I disagree with the "just happens to have" part of this. The single-pane view is the killer feature of Reddit for me. I've tried to engage in smaller forums before, and small, niche communities have valuable but infrequent content. Being able to see which of the small communities have fantastic posts today is valuable, and encourages me to participate in some of the less headlining posts.

For a good example, consider /r/ultralight, which is a backpacking community focused on keeping weight off your back. 90% of the posts are "Help me shave weight! (The 10 pound lead weight I carry is sentimental and non-negotiable.)" Slightly more interesting are new product reviews, and the best are overviews of product categories.

I would not visit a standalone forum for once-a-month interesting content. But I'll definitely follow the sub, which leads me to 1) see all of the most interesting posts, and 2) engage with newcomers occasionally when I'm on reddit and nothing else is catching my attention. ("You really don't need the lead weight - just carry a picture of it for sentimental value.")

Let me put it another way, by making an analogy to a service that (surprisingly) does this one thing correctly: Tumblr.

Tumblr "just happens to have" a dashboard, but that doesn't really matter, because each blog also has a web subdomain that serves both the blog's posts, and serves a (public, unauthenticated) RSS feed for said posts. Which means that I can just subscribe to all the Tumblr blogs I care about through my RSS feed reader of choice (which is a single-pane-of-glass I control, and one which muxes together many other posts-once-a-month sources as well) and forget that the Tumblr dashboard exists.

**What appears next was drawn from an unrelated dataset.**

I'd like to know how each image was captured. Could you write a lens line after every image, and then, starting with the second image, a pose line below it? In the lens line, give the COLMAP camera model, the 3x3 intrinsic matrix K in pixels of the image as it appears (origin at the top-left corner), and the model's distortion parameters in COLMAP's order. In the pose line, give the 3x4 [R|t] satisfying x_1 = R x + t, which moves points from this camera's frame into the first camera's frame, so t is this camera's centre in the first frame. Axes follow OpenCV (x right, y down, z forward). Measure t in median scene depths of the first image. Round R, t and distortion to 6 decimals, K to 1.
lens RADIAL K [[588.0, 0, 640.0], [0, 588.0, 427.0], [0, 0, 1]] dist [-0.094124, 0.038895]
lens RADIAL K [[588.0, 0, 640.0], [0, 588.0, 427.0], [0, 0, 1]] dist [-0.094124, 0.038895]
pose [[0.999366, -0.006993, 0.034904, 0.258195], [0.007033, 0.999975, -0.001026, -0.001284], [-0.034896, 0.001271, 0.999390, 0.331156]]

And the Tumblr dashboard itself also doesn't need to be operated by the same company that hosts Tumblr's blogs. It could just be a fancy RSS reader, that uses Tumblr's API only for posting. And so it could be a third-party app, without needing to make any (authenticated) API requests to Tumblr, when all a user is doing is consuming content.

> I don't know what you think of Reddit as

A set of subreddits that people browsing casually.

I don't think that there are many communities that live only on Reddit. Most of subreddits are pretty casual. Even niche ones. Niche communities already have other places to have discussions. They aren't core audience of Reddit. The core audience browse a 'junk'.